Background and Aim: Longevity and the maintenance of skeletal muscle mass and metabolic function with aging are very closely related. Calorie restriction (CR) has been shown to increase lifespan in many animal species and results in a shift in metabolism to increased reliance on fat oxidation and elevated biosynthesis of circulating ketone bodies. Low carbohydrate high fat (LCHF) diets are known to result in similar shifts in metabolism. Ketogenic (KETO) diets have been reported to reduce inflammation and mitochondrial dysfunction associated with aging and have been used as a therapeutic treatment for neurological disorders. Currently, little is known about the effects of LCHF or KETO diets on longevity and maintenance of skeletal muscle mass with aging. Therefore the aims of this study are to determine effect of LCHF or KETO diets on lifespan in mice and whether a metabolic shift to reliance of fat oxidation is associated with a better preservation of muscle mass and function with aging.
Methods: C57BL/6 male mice began the study at 12 months of age and were individually housed and fed 11.2 kCal/day to prevent hyperphagia and obesity. Mice were randomly assigned to a control (CON - 65% CHO, 17% fat, 18% protein), a non-ketogenic low carbohydrate (LCHF - 10% CHO, 70% fat, 18% protein) or a ketogenic diet (KETO - <1% CHO, 90% fat, 10% protein). One cohort of mice was allowed to live their natural lifespan, whereas another was tested for physiological function (muscle and cognitive) after 1 or 14 months of dietary intervention. Following testing, hindlimb muscles (TA, EDL, GAST, SOL, PLN) were weighed and collected for histological (CSA, fibre tying) and biochemical analysis (mRNA and protein levels).

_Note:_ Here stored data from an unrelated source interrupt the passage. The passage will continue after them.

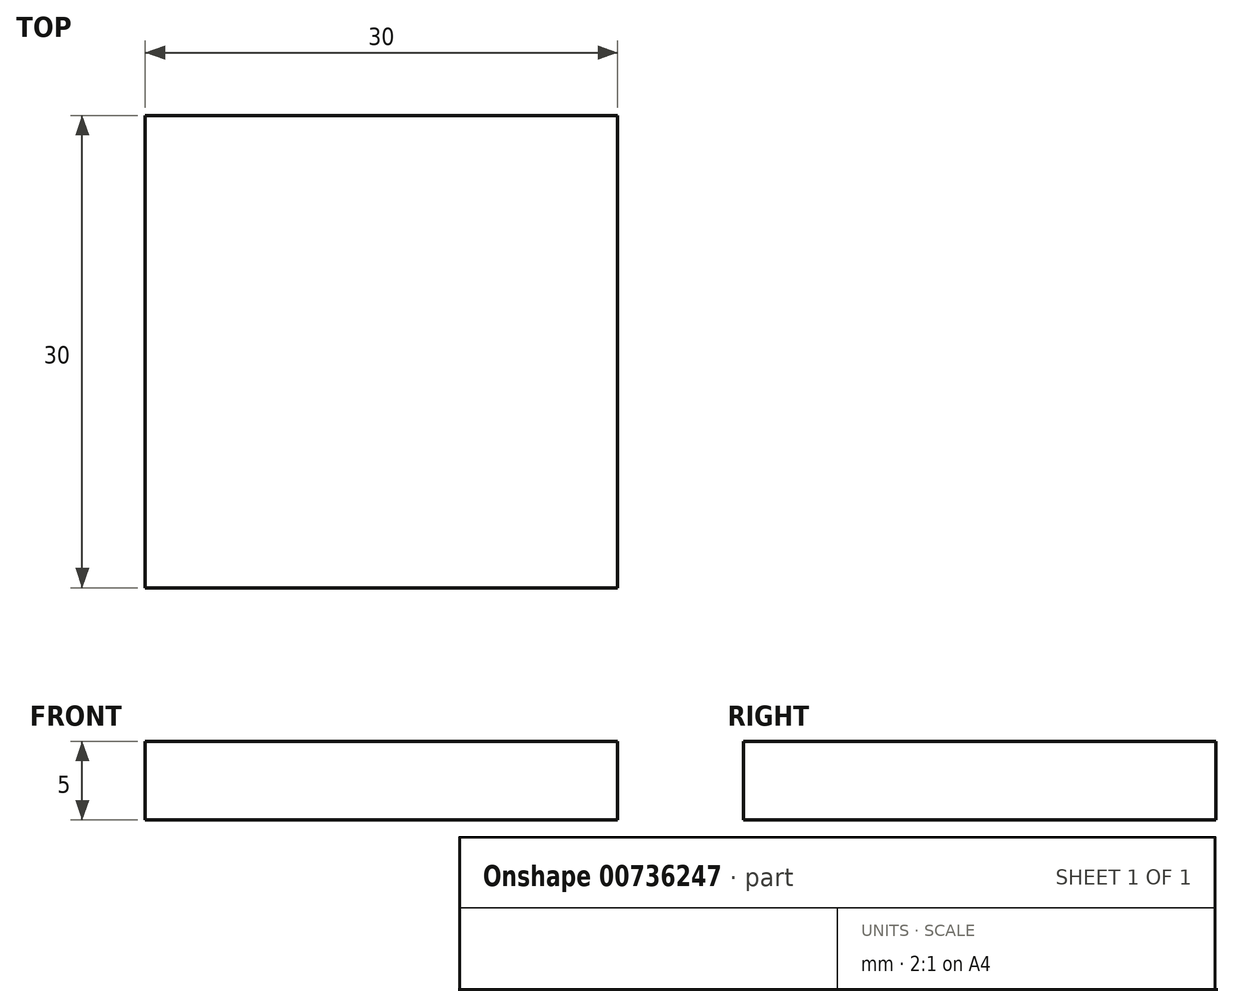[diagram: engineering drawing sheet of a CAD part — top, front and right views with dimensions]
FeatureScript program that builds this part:
annotation { "Feature Type Name" : "Feature", "Feature Type Description" : "" }
export const myFeature = defineFeature(function(context is Context, id is Id, definition is map)
    precondition{}
    {
        {
            var Q0;
            Q0=qCreatedBy(makeId("Top.planeOp"),FACE);
            var sketch = newSketch(context, id + "F0", { "sketchPlane" : qUnion([Q0])});
            skLineSegment(sketch, "E0.bottom", {"start": v(-15, 15) * mm, "end": v(15, 15) * mm});
            skLineSegment(sketch, "E0.top", {"start": v(-15, -15) * mm, "end": v(15, -15) * mm});
            skLineSegment(sketch, "E0.left", {"start": v(-15, 15) * mm, "end": v(-15, -15) * mm});
            skLineSegment(sketch, "E0.right", {"start": v(15, 15) * mm, "end": v(15, -15) * mm});
            skPoint(sketch, "E0.middle", {"position": v(0, 0) * mm});
            skSolve(sketch);
        }
        {
            var Q0;
            Q0 = qSketchRegion(id + "F0", true);
            extrude(context, id + "F1", {"entities" : qUnion([Q0]), "depth" : 5 * mm, "offsetDistance" : 25 * mm});
        }
    });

Results: The KETO diet has extended median longevity by 13% and significantly increased mean survival compared to the CON diet. The LCHF diet has also reduced early mortality and increased median longevity by ∼7% compared to the CON diet. Mice fed the KETO diet had significantly higher muscle function (motor coordination and grip strength) and cognition (novel object recognition) then the CON group after 14 months of dietary intervention. The GAST, PLN, SOL and TA muscle mass was significantly greater in the mice fed the KETO diet when compared to the CON group. The effect of the diet on fibre type, cross-sectional area and markers of anabolic sensitivity are actively being determined.

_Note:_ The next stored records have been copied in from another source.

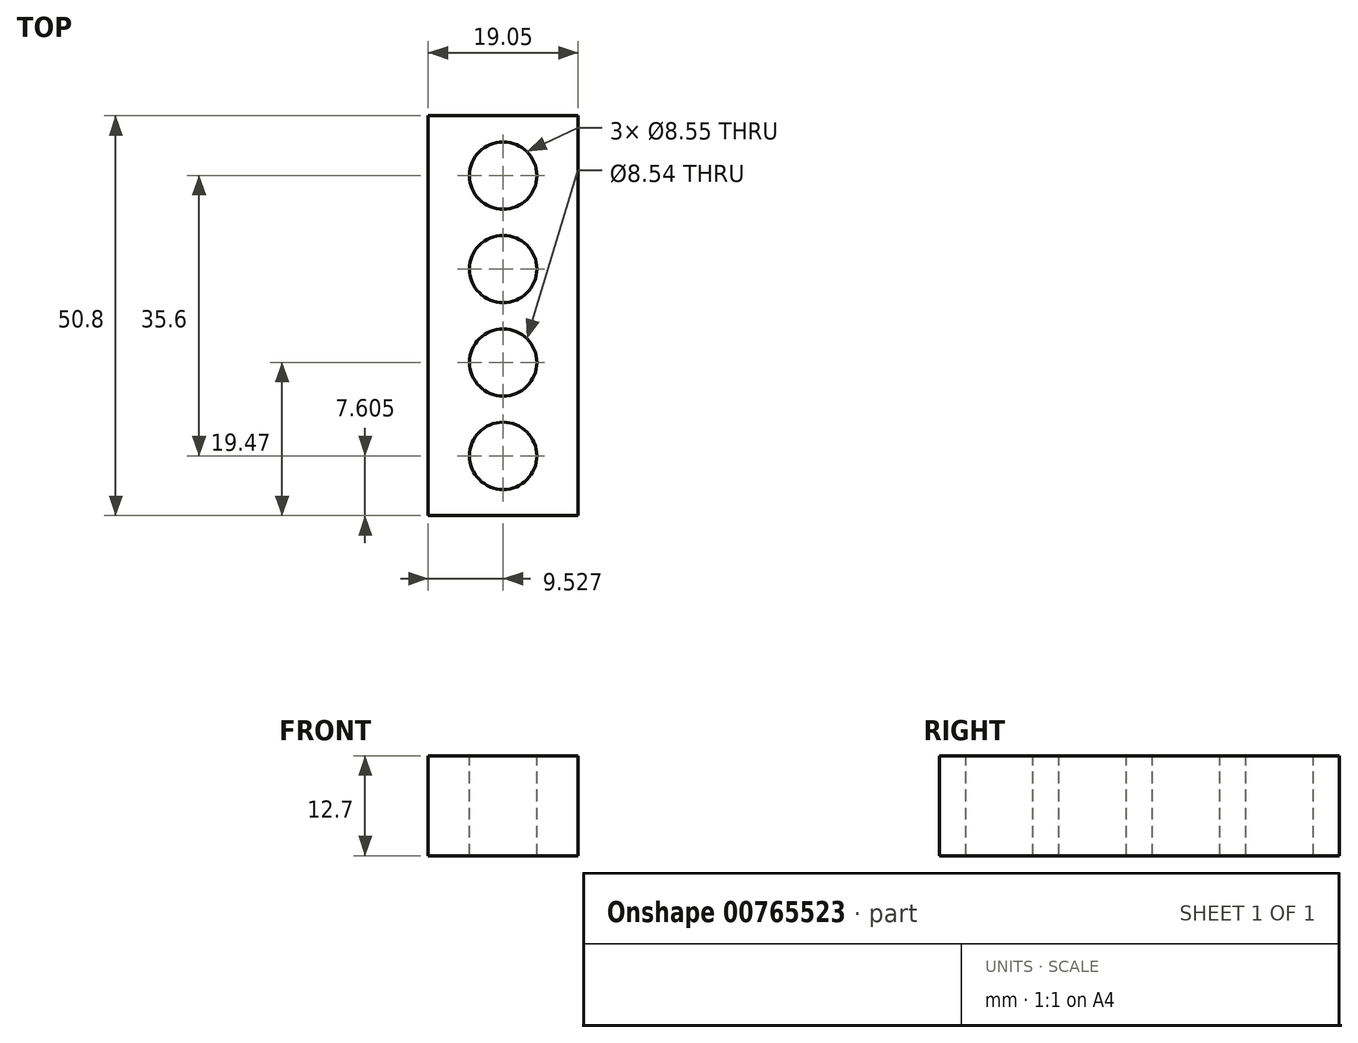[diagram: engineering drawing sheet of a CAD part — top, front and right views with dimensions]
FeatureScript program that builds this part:
annotation { "Feature Type Name" : "Feature", "Feature Type Description" : "" }
export const myFeature = defineFeature(function(context is Context, id is Id, definition is map)
    precondition{}
    {
        {
            var Q0;
            Q0=qCreatedBy(makeId("Top.planeOp"),FACE);
            var sketch = newSketch(context, id + "F0", { "sketchPlane" : qUnion([Q0])});
            skLineSegment(sketch, "E0.bottom", {"start": v(-133.46, -39.95) * mm, "end": v(-114.4, -39.95) * mm});
            skLineSegment(sketch, "E0.top", {"start": v(-133.46, 10.85) * mm, "end": v(-114.4, 10.85) * mm});
            skLineSegment(sketch, "E0.left", {"start": v(-133.46, -39.95) * mm, "end": v(-133.46, 10.85) * mm});
            skLineSegment(sketch, "E0.right", {"start": v(-114.4, -39.95) * mm, "end": v(-114.4, 10.85) * mm});
            skSolve(sketch);
        }
        {
            var Q0;
            Q0=makeQuery(id+"F0.imprint","IMPRINT",FACE,{"disambiguationData":[TD([[makeQuery(id+"F0.imprint","IMPRINT",EDGE,{"derivedFrom":sQuery(id+"F0.wireOp",EDGE,"E0.bottom")}),1.0]])]});
            extrude(context, id + "F1", {"entities" : qUnion([Q0]), "depth" : 12.7 * mm, "offsetDistance" : 25 * mm});
        }
        {
            var Q0;
            Q0=makeQuery(id+"F1.opExtrude","CAP_FACE",FACE,{"disambiguationData":[OSD([sQuery(id+"F0.wireOp",EDGE,"E0.bottom"),sQuery(id+"F0.wireOp",EDGE,"E0.top"),sQuery(id+"F0.wireOp",EDGE,"E0.left"),sQuery(id+"F0.wireOp",EDGE,"E0.right")])],"isStart":false});
            var sketch = newSketch(context, id + "F2", { "sketchPlane" : qUnion([Q0])});
            skLineSegment(sketch, "E1", {"start": v(-123.93, 10.85) * mm, "end": v(-123.93, 7.53) * mm});
            skLineSegment(sketch, "E2", {"start": v(-123.93, 7.53) * mm, "end": v(-123.93, 3.25) * mm});
            skCircle(sketch, "E3", {"center": v(-123.93, 3.25) * mm, "radius": 4.28 * mm});
            skLineSegment(sketch, "E4", {"start": v(-123.93, -1.02) * mm, "end": v(-123.93, -4.34) * mm});
            skLineSegment(sketch, "E5", {"start": v(-123.93, -4.34) * mm, "end": v(-123.93, -8.62) * mm});
            skCircle(sketch, "E6", {"center": v(-123.93, -8.62) * mm, "radius": 4.27 * mm});
            skLineSegment(sketch, "E7", {"start": v(-123.93, -12.9) * mm, "end": v(-123.93, -16.21) * mm});
            skLineSegment(sketch, "E8", {"start": v(-123.93, -16.21) * mm, "end": v(-123.93, -20.48) * mm});
            skCircle(sketch, "E9", {"center": v(-123.93, -20.48) * mm, "radius": 4.27 * mm});
            skLineSegment(sketch, "E10", {"start": v(-123.93, -24.75) * mm, "end": v(-123.93, -28.07) * mm});
            skLineSegment(sketch, "E11", {"start": v(-123.93, -28.07) * mm, "end": v(-123.93, -32.35) * mm});
            skCircle(sketch, "E12", {"center": v(-123.93, -32.35) * mm, "radius": 4.27 * mm});
            skSolve(sketch);
        }
        {
            var Q0;
            Q0=makeQuery(id+"F2.imprint","IMPRINT",FACE,{"disambiguationData":[TD([[makeQuery(id+"F2.imprint","IMPRINT",EDGE,{"derivedFrom":sQuery(id+"F2.wireOp",EDGE,"E12")}),1.0]])]});
            var Q1;
            {var subQ0=sQuery(id+"F2.wireOp",EDGE,"E9");var subQ1=makeQuery(id+"F2.imprint","IMPRINT",VERTEX,{"disambiguationData":[OD(0.0)],"derivedFrom":subQ0});Q1=makeQuery(id+"F2.imprint","IMPRINT",FACE,{"disambiguationData":[TD([[makeQuery(id+"F2.imprint","IMPRINT",EDGE,{"disambiguationData":[TD([[subQ1,-1.0]])],"derivedFrom":subQ0}),1.0]])]});}
            var Q2;
            {var subQ0=sQuery(id+"F2.wireOp",EDGE,"E6");var subQ1=makeQuery(id+"F2.imprint","IMPRINT",VERTEX,{"disambiguationData":[OD(0.0)],"derivedFrom":subQ0});Q2=makeQuery(id+"F2.imprint","IMPRINT",FACE,{"disambiguationData":[TD([[makeQuery(id+"F2.imprint","IMPRINT",EDGE,{"disambiguationData":[TD([[subQ1,-1.0]])],"derivedFrom":subQ0}),1.0]])]});}
            var Q3;
            {var subQ0=sQuery(id+"F2.wireOp",EDGE,"E3");var subQ1=makeQuery(id+"F2.imprint","IMPRINT",VERTEX,{"disambiguationData":[OD(0.0)],"derivedFrom":subQ0});Q3=makeQuery(id+"F2.imprint","IMPRINT",FACE,{"disambiguationData":[TD([[makeQuery(id+"F2.imprint","IMPRINT",EDGE,{"disambiguationData":[TD([[subQ1,-1.0]])],"derivedFrom":subQ0}),1.0]])]});}
            extrude(context, id + "F3", {"entities" : qUnion([Q0, Q1, Q2, Q3]), "operationType" : NewBodyOperationType.REMOVE, "oppositeDirection" : true, "depth" : 25 * mm, "offsetDistance" : 25 * mm});
        }
    });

Conclusion: These results to date of this dietary intervention highlight that lowering dietary carbohydrates in healthy mice extends lifespan and reduces the loss of physical function with aging. These results also suggest that the combination of low dietary carbohydrate and an increase in endogenous production of ketone bodies results in an additive improvement in lifespan and function with aging. Finally, the higher muscle weights in the KETO group after 15 months of dietary intervention suggests that this diet may play a role in preserving muscle mass with aging. However, the mechanism underlying the effect of lowering carbohydrates and increasing ketone biosynthesis on muscle mass and function is still to be uncovered.